● EXERCISE PROMPT: Quote the passage below about the real estate company and its villas word for word, in full.

● EXCERPTED PASSAGE:
- Opening Delimiter -

The most exciting part of this story is that my contractor, Ken, has now become my business partner, teacher, friend and mentor and together we have formed a real estate development company, K&M Villa-State, LLC.  Yes, “Villa.”  I couldn’t possibly cleanse myself of my Latin and Ancient Greek studies entirely.  A Roman villa was a farmhouse or a country house which provided the best domestic comforts and luxuries of the republic and empire.  Fully plumbed baths, radiant central heating and mosaic floors were common features of these homes. Catullus’s description of his villa especially comes to mind—a place which, for him, personified comfort, luxury and domestic happiness.  This is how we want individuals and families to feel when they walk into one of our villas.

- Closing Delimiter -

● DATASET:
- Opening Delimiter -

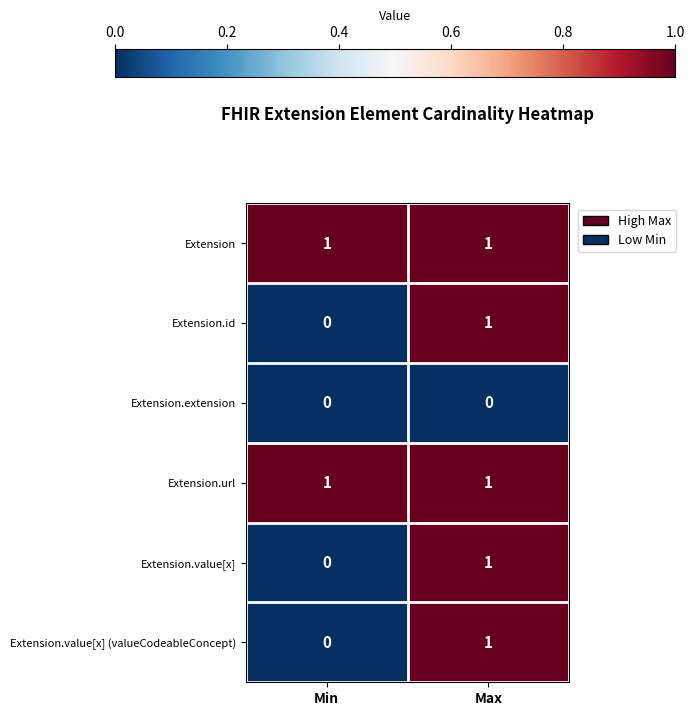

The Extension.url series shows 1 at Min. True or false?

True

- Closing Delimiter -
- Opening Delimiter -

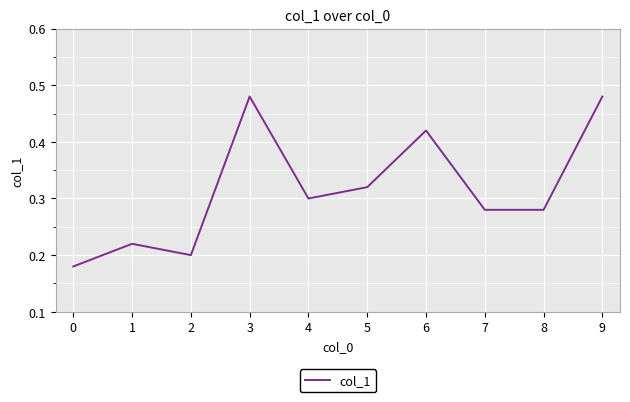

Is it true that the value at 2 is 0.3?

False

- Closing Delimiter -
- Opening Delimiter -

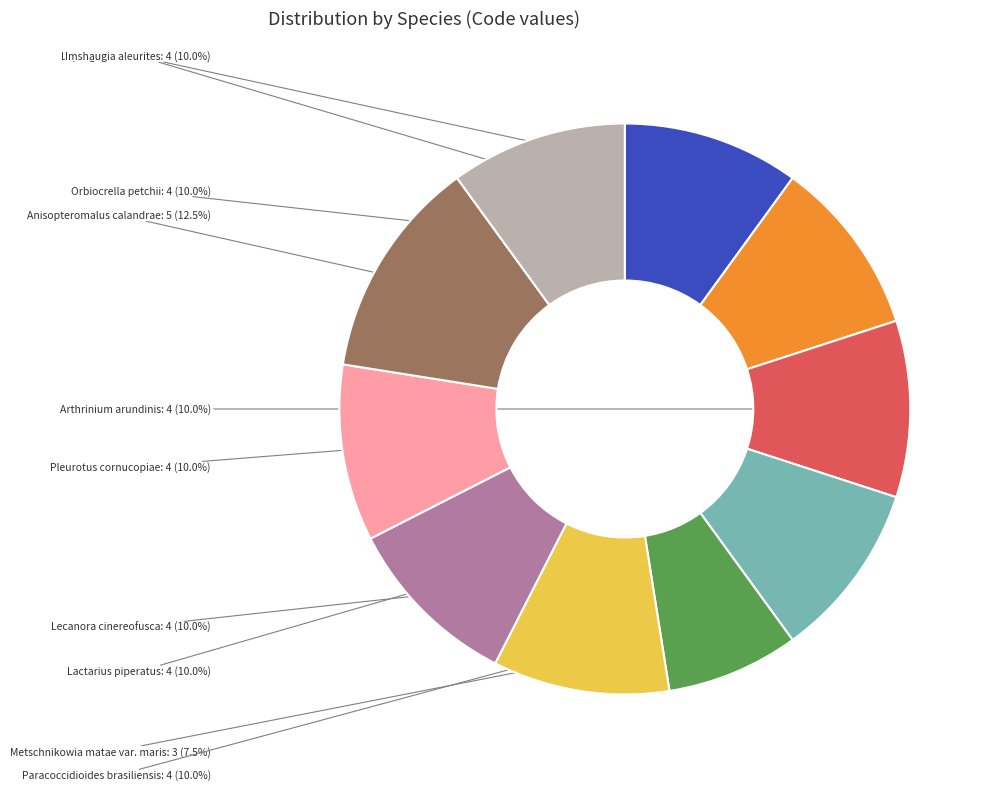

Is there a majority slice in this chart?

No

- Closing Delimiter -

● FINISHED TASK:
The most exciting part of this story is that my contractor, Ken, has now become my business partner, teacher, friend and mentor and together we have formed a real estate development company, K&M Villa-State, LLC.  Yes, “Villa.”  I couldn’t possibly cleanse myself of my Latin and Ancient Greek studies entirely.  A Roman villa was a farmhouse or a country house which provided the best domestic comforts and luxuries of the republic and empire.  Fully plumbed baths, radiant central heating and mosaic floors were common features of these homes. Catullus’s description of his villa especially comes to mind—a place which, for him, personified comfort, luxury and domestic happiness.  This is how we want individuals and families to feel when they walk into one of our villas.